GPUs were originally designed primarily for computing games. But their unique capabilities for “parallel computing” proved to be ideal for AI research. Starting in 2012, a GPU revolution swept the AI field, powering many of the groundbreaking AI tools we now take for granted.
Bridges-2/Bridges-AI offered the team 264 NVIDIA Tesla V100 GPUs and the 16 Volta V100 GPUs—the latter in a powerful DGX-2 unit. The machine enabled just the kind of state-of-the-art ML training paired with Big Data data-handling that they needed. Along with the Frontera system at TACC, Bridges-2 gave the project enough GPU heft to perform the massive calculations needed.
Surprising Results
Through a series of eight refinements, Gusev’s AI was able to narrow a potential 50,000 polymers to a list of only 397 experimentally synthesized. Trading between the computer and the lab identified the best performing of these candidates. These performed as much as 50 percent better than current MRI contrast agents.

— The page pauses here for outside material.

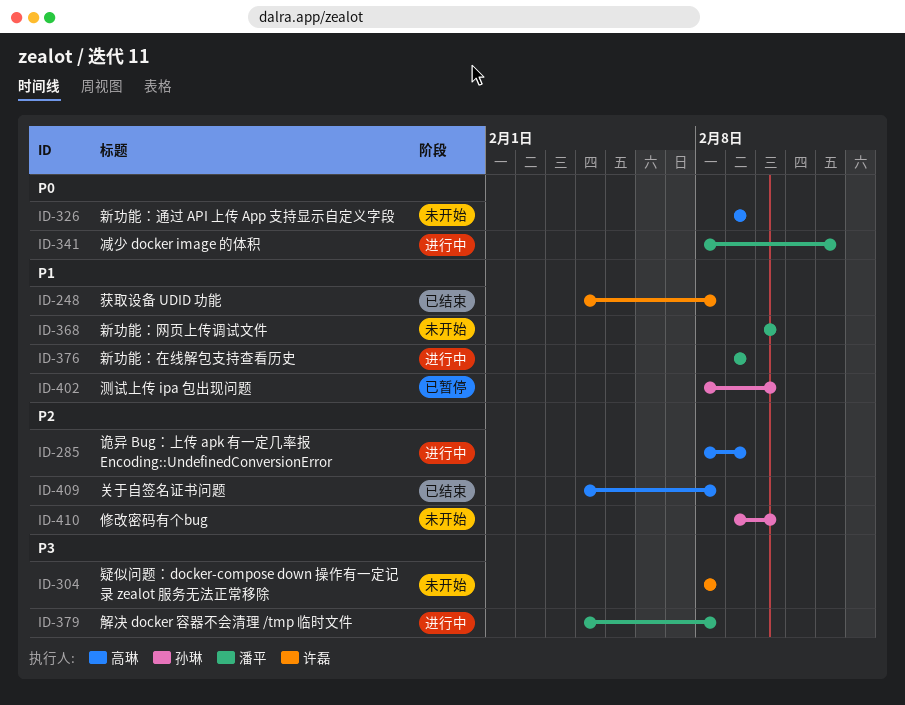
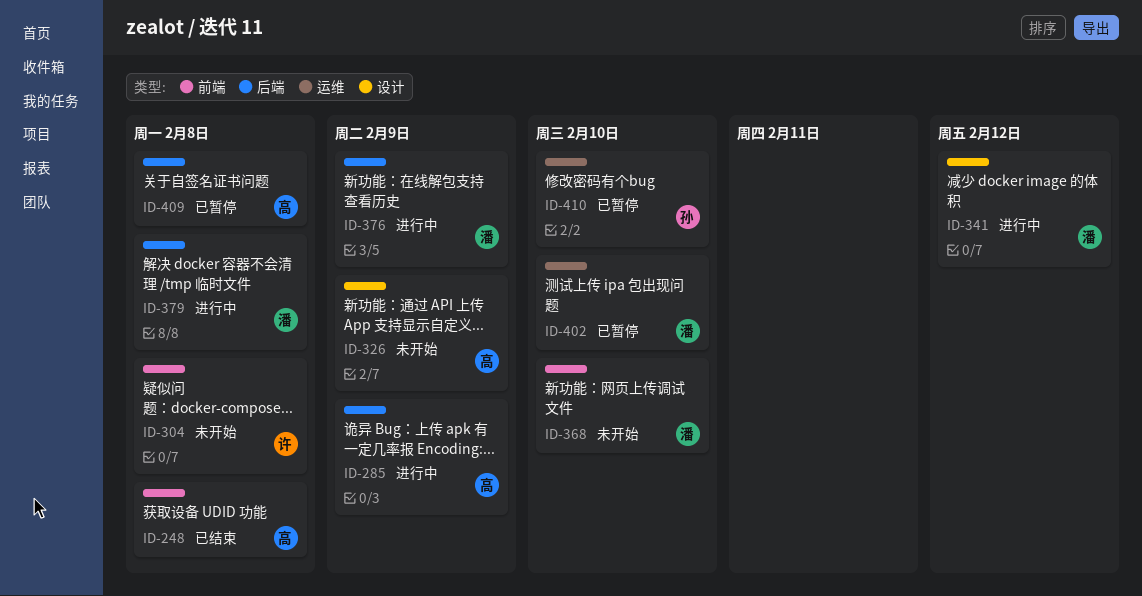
ID-248, owner: 许磊 -> 高琳
ID-402, owner: 孙琳 -> 潘平
ID-409, status: 已结束 -> 已暂停
ID-410, status: 未开始 -> 已暂停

“This is a prime example of the transfer of the decision power from human experts to AI,” Isayev noted.
These winning candidates posed a surprise to the human chemists. Clinical MRI works by detecting changes in a strong magnetic field created by substances in the human body. One family of MRI contrast agents uses the element fluorine-19 (19F), which has the ability to interact with dissolved oxygen in body fluids. This interaction can be detected in a strong magnetic signal. This signal tells doctors where oxygen is concentrated in living tissues.
Scientists had long thought that more is better in terms of “19F solution concentration”—the more 19F atoms that a contrast agent could pack in a smaller space, the better. But 19F also makes the polymer less soluble in water—and if the polymer can’t be dissolved, it can’t be injected.
The leading candidates the AI picked did contain enough 19F to create a strong signal. But their fluorine concentration was not as high as the scientists had expected. As they had hoped, the AI had found a “Goldilocks” point of just enough 19F to give a strong signal while still being soluble, a point that humans had not predicted. The result offers hope that AI-guided design can create chemical tools that surpass what human experts can design.
“The majority of the top chosen agents contain fewer amounts per molecular weight of 19F compared with known literature examples, but perform better,” said Gusev. “This was unexpected compared with naïve chemical intuition.”
The MCS team reported their results in a paper in the Journal of the American Chemical Society in November, 2021. They would next like to extend the approach toward other types of polymers and organic materials.